Quotulatiousness

August 11, 2016

Debunking myths from the Muslim occupation of Al-Andalus

Filed under: Europe, History, Religion — Tags: , , , — Nicholas @ 02:00

Recently returned from a trip to her native Portugal, Sarah Hoyt explains why the stories of Muslim-occupied Iberia being a wonderfully tolerant and humane place are not likely to have been true:

I’ve been reading a debunking of the myths of the “Convivencia” paradise that Al Andalus and generally Islamic Hispania is supposed to have been.

It’s not exactly a shock to me. First of all, my preferred reading, as soon as I could read, was history, most of it written in the early 20th century, and a lot of it local histories or histories of regions of Portugal and Spain. I won’t say that the authors universally rejected the myth of Islam as a civilizing/science-bearing force. I will say that when they applied it (in elementary school we were forced to memorize the improvements the Arabs brought to the peninsula — we did that with each invader, and boy did the area get invaded — almonds, pillows (al-mofadas), the sort of fountains that spout by themselves (you build them by making the water gravity fed from above where you want it to spout. I’m explaining very badly, but I am still not fully sleep recovered, and there’s a hole where the name for the fountains should be, orange trees. There might be something about the way oxen were yoked, but I doubt it. Oh, yeah, the way we write our numbers.) it left me curiously unconvinced.

It was little things, you see, having actually been born/grown up in one of the areas/near the area where this supposed paradise existed. Yeah, sure, the North of Portugal got off lightly.

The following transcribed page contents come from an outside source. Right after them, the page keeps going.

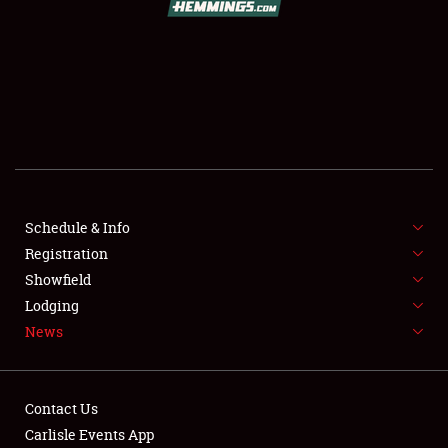
SCHEDULE & INFO
REGISTRATION
SHOWFIELD
FLEA MARKET & CAR CORRAL
Schedule & Info
Registration
SPONSORSHIP
Showfield
LODGING
Lodging
News
NEWS
Contact Us
Carlisle Events App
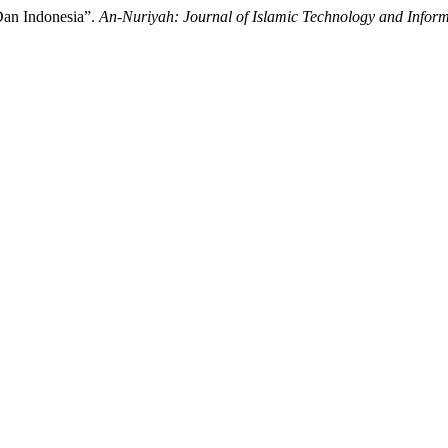
an Indonesia”.
An-Nuriyah: Journal of Islamic Technology and Inform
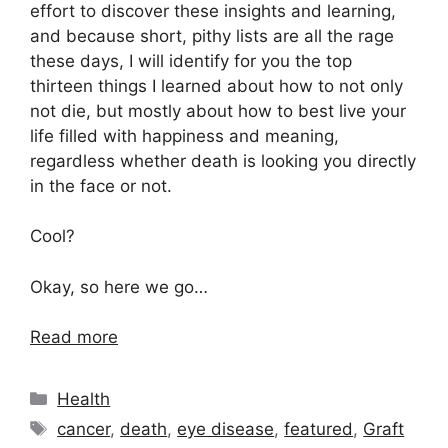
effort to discover these insights and learning,
and because short, pithy lists are all the rage
these days, I will identify for you the top
thirteen things I learned about how to not only
not die, but mostly about how to best live your
life filled with happiness and meaning,
regardless whether death is looking you directly
in the face or not.
Cool?
Okay, so here we go…
Read more
Categories
Health
Tags
cancer
,
death
,
eye disease
,
featured
,
Graft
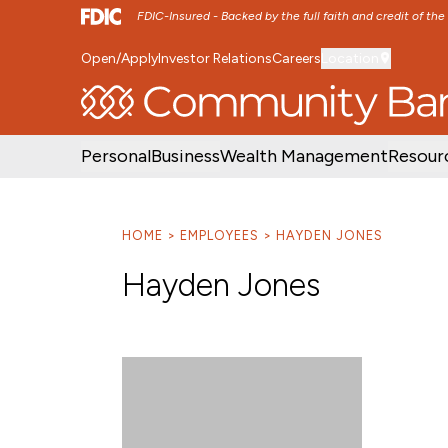
FDIC-Insured - Backed by the full faith and credit of th
Open/Apply
Investor Relations
Careers
Location
SKIP TO MAIN MENU
SKIP TO MAIN CON
Personal
Business
Wealth Management
Resour
HOME
EMPLOYEES
HAYDEN JONES
Hayden Jones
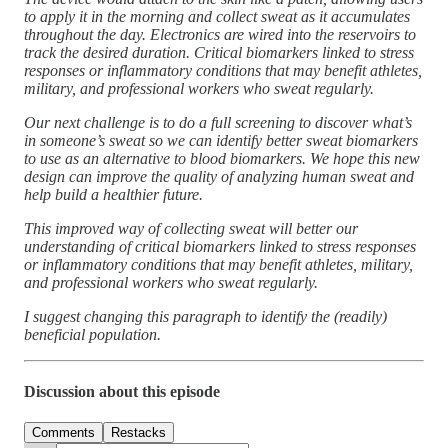
to apply it in the morning and collect sweat as it accumulates
throughout the day. Electronics are wired into the reservoirs to
track the desired duration. Critical biomarkers linked to stress
responses or inflammatory conditions that may benefit athletes,
military, and professional workers who sweat regularly.
Our next challenge is to do a full screening to discover what’s
in someone’s sweat so we can identify better sweat biomarkers
to use as an alternative to blood biomarkers. We hope this new
design can improve the quality of analyzing human sweat and
help build a healthier future.
This improved way of collecting sweat will better our
understanding of critical biomarkers linked to stress responses
or inflammatory conditions that may benefit athletes, military,
and professional workers who sweat regularly.
I suggest changing this paragraph to identify the (readily)
beneficial population.
Discussion about this episode
Comments
Restacks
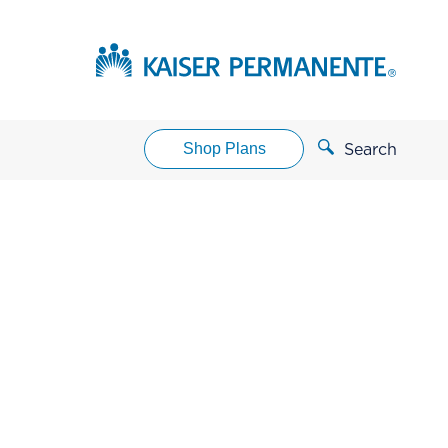
Shop Plans
Search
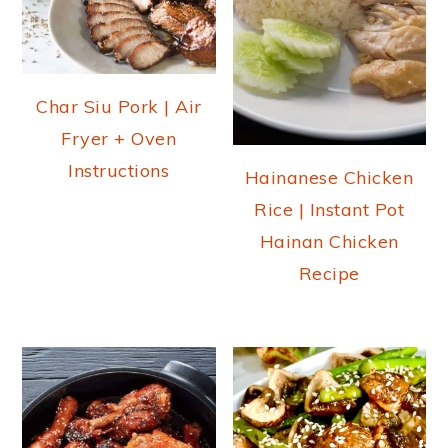
Char Siu Pork | Air
Fryer + Oven
Instructions
Hainanese Chicken
Rice | Instant Pot
Hainan Chicken
Recipe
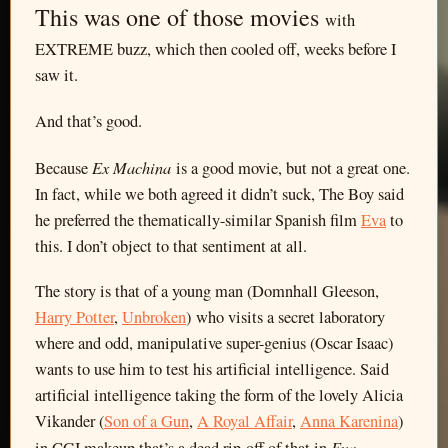
This was one of those movies
with
EXTREME buzz, which then cooled off, weeks before I
saw it.
And that’s good.
Ex Machina
Because
is a good movie, but not a great one.
In fact, while we both agreed it didn’t suck, The Boy said
he preferred the thematically-similar Spanish film
Eva
to
this. I don’t object to that sentiment at all.
The story is that of a young man (Domnhall Gleeson,
Harry Potter
,
Unbroken
) who visits a secret laboratory
where and odd, manipulative super-genius (Oscar Isaac)
wants to use him to test his artificial intelligence. Said
artificial intelligence taking the form of the lovely Alicia
Vikander (
Son of a Gun
,
A Royal Affair
,
Anna Karenina
)
Eva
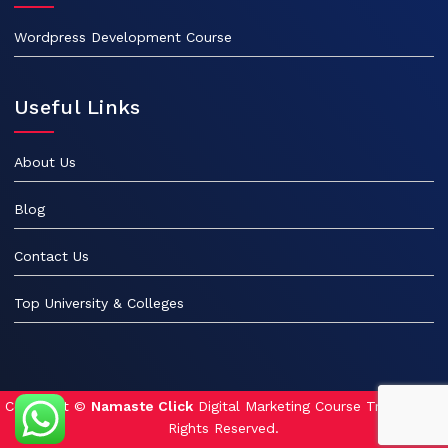
Wordpress Development Course
Useful Links
About Us
Blog
Contact Us
Top University & Colleges
Copyright ©
Namaste Click
Digital Marketing Course Training. All
Rights Reserved.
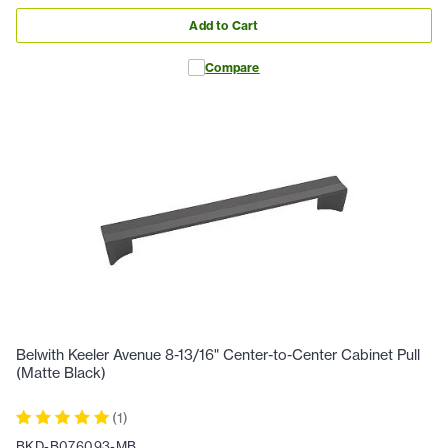
Add to Cart
Compare
Belwith Keeler Avenue 8-13/16" Center-to-Center Cabinet Pull
(Matte Black)
(
1
)
BKD-B076093-MB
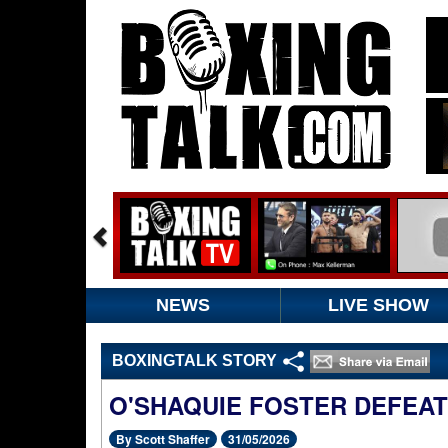
NEWS
LIVE SHOW
BOXINGTALK STORY
O'SHAQUIE FOSTER DEFEA
By Scott Shaffer
31/05/2026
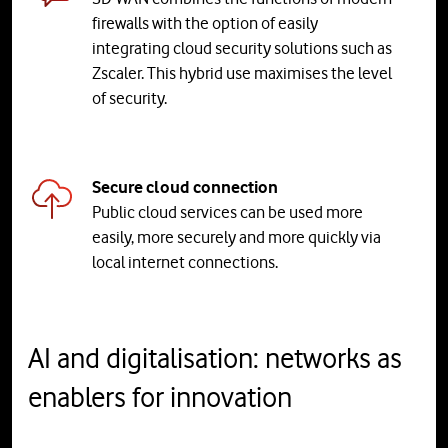
firewalls with the option of easily
integrating cloud security solutions such as
Zscaler. This hybrid use maximises the level
of security.
Secure cloud connection
Public cloud services can be used more
easily, more securely and more quickly via
local internet connections.
AI and digitalisation: networks as
enablers for innovation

We were freed fairly early on (we were a crusade land and were freed mostly by French crusaders, one of whom, having married a daughter of the king of Castille became father to our first king.)

More specifically, though there are no specific histories of the village (duh) I heard more than once from people I trusted, that we were the sort of place that got by with one or two Berber supervisors, and local toadies… er, I mean functionaries.

But Portugal is a small place, and I went to other places. And there are things…

In a truly multicultural society, with REAL religious tolerance, the local church wouldn’t have been commandeered as a mosque (apparently this was a standard humiliation technique for captive populations.) It was returned to use as a church, and has been such for centuries now, the interior having been ALMOST completely scrubbed clean of arabesque decorations. ALMOST. Why almost, you ask? The wall near the door, around the door, where you can’t avoid seeing them as you leave, was left “decorated.” It was left so that people would never forget.

Then there are churches that were pulled down by the Muslim invaders, and into which people were buried through all the years of occupation. It was the only consecrated ground around, you see. The poor bastards weren’t allowed to have their own religious cemeteries/bury their dead in peace. Oh, and this was often in areas that were considered solid Muslim (this ties in to something else later on, so stay tuned.)

But there is more than that. I never BOUGHT the idea that Muslims were kind and gentle overlords for a more bone-deep reason.

Look, people with ancient cultures all in the same place REMEMBER. They remember in ways that no academic gaslighting, no professorial assurances to the contrary can erase. For instance, do you know how you can tell which Roman emperors were considered decent by the local people? They give their names to their kids. Still. Trajan, for instance. And then there are the bad ones, that are also still remembered, but whose names are given to dogs (Nero.) And then there are the unspeakable ones. Neither child nor dog is named Caligula.

Well, in the local area, you find some kids named Ibrahim (though that is a bit confusing since local custom does weird things to spelling) but NONE named Mohammed. (This might be different now, since the Conquista II — this time we pretend to be innofensive — is in progress.) But back then there were no Moes around.

And that is plain weird in a place that has forgotten nothing. (Seriously, there are still people around named after Roman gods, because the name runs in the family. And Greek Heroes. And Carthaginian heroes, too. My brother went to school with Hannibal, Hasdrubal, and a bunch of Roman historical names — I want to say Cipius, but I’m probably wrong.)